Value difference = rewriter.create<arith::SubFOp>(loc, callOpForward.getResult(0), callOp.getResult(0));
Value partialDerivative = rewriter.create<arith::DivFOp>(loc, difference, hValue);
gradient.push_back(partialDerivative);
}
rewriter.create<func::ReturnOp>(loc, gradient);
}
Alright, our function should now look something like this:
func.func @my_func.finitediff(%x: f64, %y: f64, %z: f64) -> (f64, f64, f64) {
%h = arith.constant 0.1 : f64
%fres = func.call @my_func(%x, %y, %z) : (f64, f64, f64) -> f64
%xph = arith.addf %x, %h : f64
%fxph = func.call @my_func(%xph, %y, %z) : (f64, f64, f64) -> f64
%diffx = arith.subf %fxph, %fres : f64
%dx = arith.divf %diffx, %h
%yph = arith.addf %y, %h : f64
%fyph = func.call @my_func(%x, %yph, %z) : (f64, f64, f64) -> f64
%diffy = arith.subf %fyph, %fres : f64
%dy = arith.divf %diffy, %h
%zph = arith.addf %z, %h : f64
%fzph = func.call @my_func(%x, %y, %zph) : (f64, f64, f64) -> f64
%diffz = arith.subf %fzph, %fres : f64
%dz = arith.divf %diffz, %h
func.return %dx, %dy, %dz : f64, f64, f64
}
Finally, we have to amend our rewrite function to invoke the new function we created and delete the
GradOp from the IR:
void FiniteDiffLowering::rewrite(GradOp op, PatternRewriter &rewriter)
{
...
populateFiniteDiffMethod(rewriter, op, gradFn);
}
rewriter.replaceOpWithNewOp<func::CallOp>(op, gradFn, op.getArgOperands());
}
Note how we can create a new operation, take its results, and use those to replace another operation in one go. This turns the previous IR:
func.func @my_func(%x: f64, %y: f64, %z: f64) -> f64 {
...
}
func.func @my_func.finitediff(f64, f64, f64) -> (f64, f64, f64) {
<contents of populateFiniteDiffMethod>
}
%deriv:3 = gradient.grad "fd" @my_func(%x, %y, %z) : (f64, f64, f64) -> (f64, f64, f64)
into:
func.func @my_func(%x: f64, %y: f64, %z: f64) -> f64 {
...
}
func.func @my_func.finitediff(f64, f64, f64) -> (f64, f64, f64) {
<contents of populateFiniteDiffMethod>
}
%deriv:3 = func.call @my_func.finitediff(%x, %y, %z) : (f64, f64, f64) -> (f64, f64, f64)

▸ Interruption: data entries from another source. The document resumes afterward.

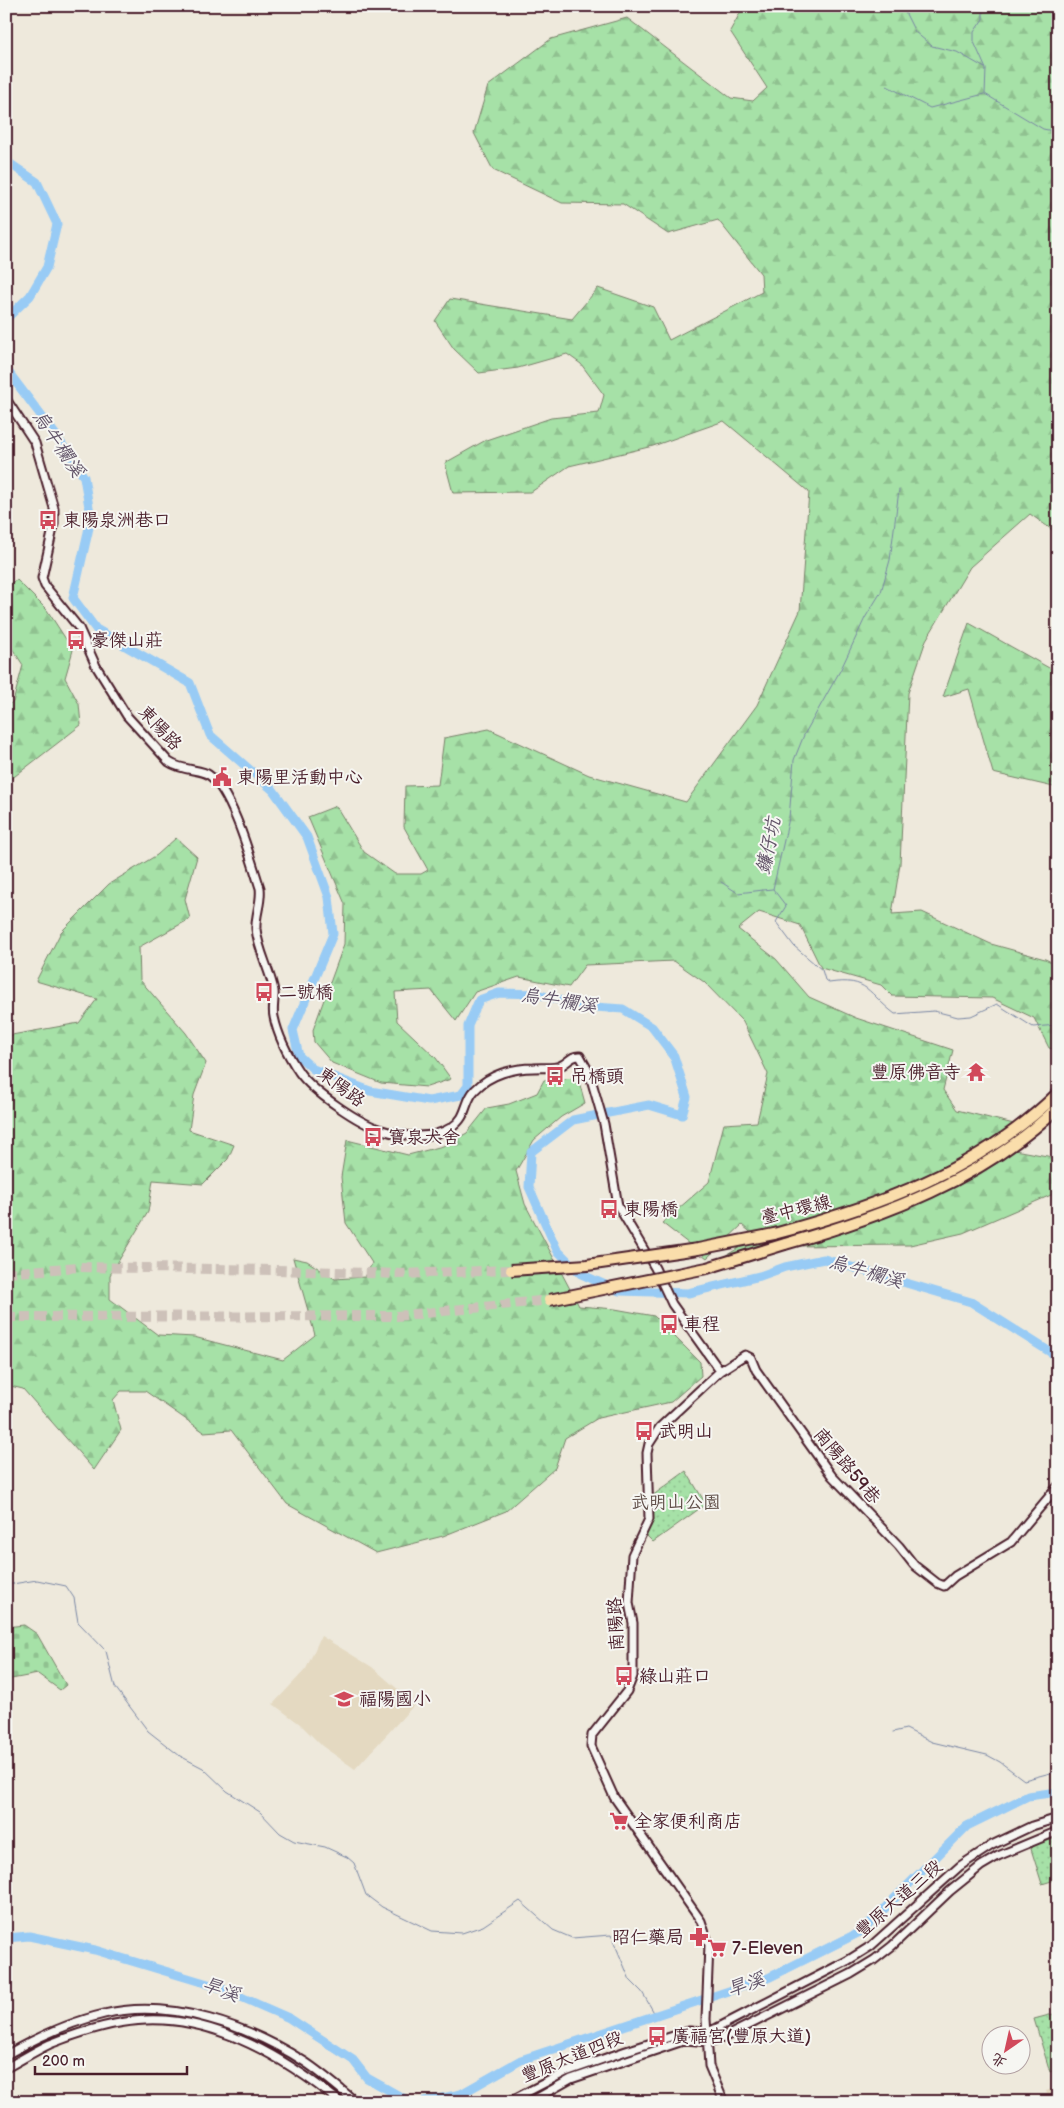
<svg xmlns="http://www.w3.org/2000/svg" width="1064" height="2108" font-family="'Balsamiq Sans','LXGW WenKai TC',sans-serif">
  <defs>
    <pattern id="forest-firs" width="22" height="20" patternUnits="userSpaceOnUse" patternTransform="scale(1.25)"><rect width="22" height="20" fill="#a6e1a7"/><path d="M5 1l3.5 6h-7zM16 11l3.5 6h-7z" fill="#90c190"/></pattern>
    <pattern id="cemetery-stones" width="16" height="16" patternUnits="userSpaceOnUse" patternTransform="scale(1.25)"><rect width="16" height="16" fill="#a6e1a7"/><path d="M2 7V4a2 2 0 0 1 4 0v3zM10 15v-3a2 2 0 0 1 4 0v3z" fill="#90c190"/></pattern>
    <pattern id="park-dots" width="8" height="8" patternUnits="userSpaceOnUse" patternTransform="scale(1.25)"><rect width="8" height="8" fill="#a6e1a7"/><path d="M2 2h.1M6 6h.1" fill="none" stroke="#90c190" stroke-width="1.8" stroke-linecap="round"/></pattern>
  </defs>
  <rect width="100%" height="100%" fill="#eee9dc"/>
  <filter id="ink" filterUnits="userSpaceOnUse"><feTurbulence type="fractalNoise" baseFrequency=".02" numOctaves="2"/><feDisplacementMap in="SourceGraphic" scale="10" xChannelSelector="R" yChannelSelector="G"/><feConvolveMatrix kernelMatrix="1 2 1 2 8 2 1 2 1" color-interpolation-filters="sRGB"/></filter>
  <g filter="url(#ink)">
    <path fill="#e4d9c1" d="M321 1636 372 1667 415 1704 355 1769 322 1746 300 1724 273 1704 306 1669Z
      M1058 2087V2102H1022L1047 2094 1046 2091Z"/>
    <path fill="url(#forest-firs)" stroke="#788069" d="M744 6H1058V534L1030 514 970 567 926 640 908 693 900 864 892 914 922 912 991 944 1045 959 1058 965V1050L1049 1048 1034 1018 992 998 892 996 881 985 821 968 800 925 759 912 738 929 776 959 809 997 856 1018 953 1050 943 1090 957 1110 1018 1125 1009 1149 1058 1158V1192L963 1233 910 1245 788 1246 735 1266 724 1257 756 1237 742 1225 707 1258 662 1223 709 1182 724 1124 757 1122 768 1074 743 1022 704 982 674 961 585 965 569 987 519 977 475 992 456 1021 431 990 395 992 397 1021 436 1058 451 1079 427 1087 381 1083 332 1063 314 1042 313 1030 344 944 345 904 308 817 336 806 364 852 395 874H421L428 870 404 827 405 786 438 785 444 738 489 729 589 775 686 802 757 705 800 611 809 492 724 421 653 446 569 466 531 492 453 493 445 463 486 440 551 418 599 413 604 395 581 364 567 354 518 368 479 373 454 349 435 321 450 299 572 319 598 288 653 307 669 340 762 292 761 274 718 220 668 234 623 204 562 203 493 170 474 133 488 86 551 39 627 18 731 98 753 101 767 88 730 31Z
      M17 580 47 610 73 650 65 678 79 704 81 725 6 783V706L13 702 23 665 6 639V585Z
      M969 623 1058 673V788L993 773 969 689 943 697Z
      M176 838 197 857 185 899 190 919 139 947 140 980 186 1033 206 1063 194 1095 189 1130 234 1145 228 1159 203 1184 153 1180 148 1212 110 1275V1299L158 1335 194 1337 283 1360 315 1335 293 1258 307 1261 335 1279 365 1277 372 1263 346 1223 341 1177 347 1140 408 1155 443 1146 467 1133 487 1108 509 1104 537 1093 544 1080 578 1078 585 1103 561 1117 534 1140 516 1171 525 1204 579 1306 615 1309 654 1316 700 1362 701 1376 671 1402 598 1418 565 1438 555 1468 506 1511 443 1536 376 1553 287 1504 231 1430 204 1432 145 1391H121L113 1400 121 1430 94 1470 23 1389 6 1385V1036L79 1023 97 999 36 981 61 932 109 884 157 855Z"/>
    <path fill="url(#cemetery-stones)" stroke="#788069" d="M24 1625 37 1634 66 1685 60 1690 38 1674 6 1680V1627Z"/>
    <path fill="url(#park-dots)" stroke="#788069" d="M686 1471 706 1504 653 1542 646 1535 651 1524 652 1496Z
      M1058 1838V1879L1042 1884 1031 1849 1036 1844Z
      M1053 2014 1055 2017 1058 2016V2069L1050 2072 1034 2019Z"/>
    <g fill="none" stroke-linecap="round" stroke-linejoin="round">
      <path stroke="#7986a4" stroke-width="1" d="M902 6 915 32 932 46 957 52 985 68
        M983 6V19L974 32V42L986 69 985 94 1043 129 1058 132
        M887 86 930 108 984 94
        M1054 196 1058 173
        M721 882 738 893 772 889
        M773 889 789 818 794 760 804 735 841 669 865 618 881 592 890 560 899 490
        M773 889 786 906 776 922 794 946 822 970 825 980 829 983C869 977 867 993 895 1014L934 1011 958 1017 971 1016 997 1004 1033 1027 1058 1025
        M6 1585 37 1580 66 1586 74 1598 78 1622 106 1651 115 1687 148 1731 180 1756 203 1768 227 1791 260 1812 280 1833 294 1841 325 1847 347 1857 354 1863 366 1895 382 1907 432 1931 462 1933 483 1926 520 1901 553 1930 572 1938 611 1935 630 1980 642 1992 656 2016
        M893 1732 906 1729 932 1742 987 1755 1000 1762 1024 1780 1058 1771"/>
      <path stroke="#98cbf5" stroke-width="9" d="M6 161 37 182 57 224 47 267 30 296 6 319
        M6 369 55 434 84 477 91 519 73 598 96 629 190 683 210 735 273 790 307 837 329 897 333 934 293 1030 299 1056 313 1069 370 1091 429 1101 461 1095 468 1086V1026L479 1000 499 993 537 994 581 1006 623 1009 652 1027 674 1056 687 1097 682 1115 649 1105 573 1120 531 1152 529 1187 557 1250 581 1274 619 1291 688 1293 760 1276 785 1267 824 1259 971 1302 1058 1357
        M6 1938 29 1936 95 1950 218 1987 289 2018 353 2060 367 2078 410 2102
        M424 2102 461 2094 521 2060 768 1978 862 1931 967 1826 1028 1796 1058 1792"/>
      <path stroke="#cdc1b9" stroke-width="10" stroke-dasharray="10 5" stroke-linecap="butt" d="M6 1273 79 1267 275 1270 401 1274 511 1270
        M6 1317 397 1316 549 1300"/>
      <g stroke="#4a1f2b" stroke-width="11">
        <path id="tertiary" d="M6 399 35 443 54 508V524L42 578 45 586 79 628 96 666 127 716 169 762C182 771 201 769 209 775 232 791 251 860 260 888 262 902 255 915 256 929 258 950 270 970 274 991 275 1000 272 1009 274 1017 278 1036 289 1057 299 1072 313 1092 360 1124 382 1130 404 1137 432 1140 452 1127 468 1117 464 1101 475 1090 490 1074 513 1068 534 1068 542 1067 553 1069 560 1066 568 1063 571 1055 580 1056L589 1072 604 1124 618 1206 655 1268 672 1304 720 1371
          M6 2055C36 2038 70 2022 104 2014 171 1998 249 2026 305 2062 323 2074 339 2088 356 2102
          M6 2068C21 2060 35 2051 50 2044 80 2032 114 2021 146 2020 218 2017 286 2059 340 2102
          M508 2102 566 2072 626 2051 689 2031 708 2032 717 2028 847 1961 871 1946 960 1866 992 1845 1032 1826 1058 1818
          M530 2102 571 2079 686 2040 708 2042 723 2038 851 1974 874 1960 892 1946 950 1891 981 1866 998 1856 1058 1831
          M724 2102 709 2066 706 2019 709 1945 701 1921 614 1797 591 1746 592 1735 627 1691 633 1676V1623L629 1603 632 1555 649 1519 647 1453 649 1444 660 1427 720 1371 745 1355 751 1358 756 1370 832 1476 899 1546 914 1565 937 1583 944 1586 955 1576 1011 1542 1058 1486"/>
      </g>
      <g stroke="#4a1f2b" stroke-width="14">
        <path id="motorway" d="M774 1234C878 1206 980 1170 1058 1093
          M785 1244C883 1216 983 1180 1058 1107"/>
      </g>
      <use href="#tertiary" stroke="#f6f6f2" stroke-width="7"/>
      <use href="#motorway" stroke="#faddab" stroke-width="10"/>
      <g stroke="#4a1f2b" stroke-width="14" stroke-linecap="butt">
        <path id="motorway-bridge" d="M511 1270 587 1265 698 1249 774 1234
          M549 1300 707 1268 785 1244"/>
      </g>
      <use href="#motorway-bridge" stroke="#faddab" stroke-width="10"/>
    </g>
  </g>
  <defs>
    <g id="bus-bare" transform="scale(1.5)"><path d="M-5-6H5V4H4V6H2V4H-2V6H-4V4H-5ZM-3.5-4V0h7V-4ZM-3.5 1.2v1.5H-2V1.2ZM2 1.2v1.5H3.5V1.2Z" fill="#d1495b" stroke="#f6f6f2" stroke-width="2.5" paint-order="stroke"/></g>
    <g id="civic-bare" transform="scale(1.5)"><path d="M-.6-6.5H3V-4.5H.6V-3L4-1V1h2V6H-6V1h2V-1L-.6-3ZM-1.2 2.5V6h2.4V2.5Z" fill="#d1495b" stroke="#f6f6f2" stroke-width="2.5" paint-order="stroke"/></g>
    <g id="temple-bare" transform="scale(1.5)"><path d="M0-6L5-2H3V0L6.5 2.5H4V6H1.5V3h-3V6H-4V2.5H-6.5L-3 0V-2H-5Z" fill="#d1495b" stroke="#f6f6f2" stroke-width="2.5" paint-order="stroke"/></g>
    <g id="school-bare" transform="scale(1.5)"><path d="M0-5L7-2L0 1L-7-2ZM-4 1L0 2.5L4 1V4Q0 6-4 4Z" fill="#d1495b" stroke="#f6f6f2" stroke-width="2.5" paint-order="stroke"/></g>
    <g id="supermarket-bare" transform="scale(1.5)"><path d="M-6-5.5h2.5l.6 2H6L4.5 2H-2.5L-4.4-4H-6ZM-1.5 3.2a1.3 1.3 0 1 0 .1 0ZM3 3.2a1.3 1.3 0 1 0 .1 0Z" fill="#d1495b" stroke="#f6f6f2" stroke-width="2.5" paint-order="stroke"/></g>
    <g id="pharmacy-bare" transform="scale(1.5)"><path d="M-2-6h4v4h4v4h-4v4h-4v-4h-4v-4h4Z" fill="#d1495b" stroke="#f6f6f2" stroke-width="2.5" paint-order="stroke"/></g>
  </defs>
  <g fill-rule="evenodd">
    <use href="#bus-bare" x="48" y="520"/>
    <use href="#bus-bare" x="76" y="640"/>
    <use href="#civic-bare" x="222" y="777"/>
    <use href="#bus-bare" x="264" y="992"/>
    <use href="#temple-bare" x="976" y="1072"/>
    <use href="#bus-bare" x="555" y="1076"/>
    <use href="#bus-bare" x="373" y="1137"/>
    <use href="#bus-bare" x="609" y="1209"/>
    <use href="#bus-bare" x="669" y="1324"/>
    <use href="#bus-bare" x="644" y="1431"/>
    <use href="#bus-bare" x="624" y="1676"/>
    <use href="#school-bare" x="344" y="1699"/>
    <use href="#supermarket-bare" x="619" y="1821"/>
    <use href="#pharmacy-bare" x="699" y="1937"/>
    <use href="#supermarket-bare" x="717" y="1948"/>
    <use href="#bus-bare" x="657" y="2036"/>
  </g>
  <g text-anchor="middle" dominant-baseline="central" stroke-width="4" stroke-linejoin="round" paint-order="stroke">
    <g font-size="18" fill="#4a1f2b" stroke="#f6f6f2" text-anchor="start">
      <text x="63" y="520">東陽泉洲巷口</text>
      <text x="91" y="640">豪傑山莊</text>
      <text x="237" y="777">東陽里活動中心</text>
      <text x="279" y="992">二號橋</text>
      <text x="961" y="1072" text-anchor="end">豐原佛音寺</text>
      <text x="570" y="1076">吊橋頭</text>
      <text x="388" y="1137">寶泉犬舍</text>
      <text x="624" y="1209">東陽橋</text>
      <text x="684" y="1324">車程</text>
      <text x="659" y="1431">武明山</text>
      <text x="639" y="1676">綠山莊口</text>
      <text x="359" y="1699">福陽國小</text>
      <text x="634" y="1821">全家便利商店</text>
      <text x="684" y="1937" text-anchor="end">昭仁藥局</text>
      <text x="732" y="1948">7-Eleven</text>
      <text x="672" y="2036">廣福宮(豐原大道)</text>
    </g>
    <g font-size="18" fill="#4a1f2b" stroke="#f6f6f2">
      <text transform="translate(160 728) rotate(47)">東陽路</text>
      <text transform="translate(341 1087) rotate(37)">東陽路</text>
      <text transform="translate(796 1210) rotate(-14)">臺中環線</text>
      <text transform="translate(847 1466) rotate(50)">南陽路59巷</text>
      <text transform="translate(616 1624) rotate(-93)">南陽路</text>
      <text transform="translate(899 1899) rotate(-41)">豐原大道三段</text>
      <text transform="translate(572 2057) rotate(-22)">豐原大道四段</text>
    </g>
    <g font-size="18" fill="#61504a" stroke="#f6f6f2">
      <text x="676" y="1502">武明山公園</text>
    </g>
    <g font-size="19" font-style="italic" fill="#615368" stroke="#f6f6f2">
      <text transform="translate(58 444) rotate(56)">烏牛欄溪</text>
      <text transform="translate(769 846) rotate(-78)">鐮仔坑</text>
      <text transform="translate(559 1001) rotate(9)">烏牛欄溪</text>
      <text transform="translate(866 1272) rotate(16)">烏牛欄溪</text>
      <text transform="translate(746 1985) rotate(-19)">旱溪</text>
      <text transform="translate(221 1990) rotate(20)">旱溪</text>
    </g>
  </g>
  <rect width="1064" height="2108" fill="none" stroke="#f6f6f2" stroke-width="25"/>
  <rect x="12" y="12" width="1039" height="2083" fill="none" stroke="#4a1f2b" stroke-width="2" filter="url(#ink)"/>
  <g transform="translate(1006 2050) rotate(214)"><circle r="24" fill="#f6f6f2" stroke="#b1a0a2"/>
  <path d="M0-4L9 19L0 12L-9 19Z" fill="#d1495b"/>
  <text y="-8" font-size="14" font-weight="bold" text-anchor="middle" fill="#4a1f2b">北</text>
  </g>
  <path d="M35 2066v8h152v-8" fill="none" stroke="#4a1f2b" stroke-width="2.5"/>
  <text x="42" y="2066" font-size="15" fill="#4a1f2b" stroke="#f6f6f2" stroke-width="4" paint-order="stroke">200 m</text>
</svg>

Catalyst’s Transformation Library¶
Why don’t you try writing a pass of your own? Or have a look at our existing transformations from
the quantum dialect,
the gradient dialect,
or the catalyst utility dialect.
The pass declarations and headers for transformations are located in the include directory of each dialect: quantum, gradient, and catalyst.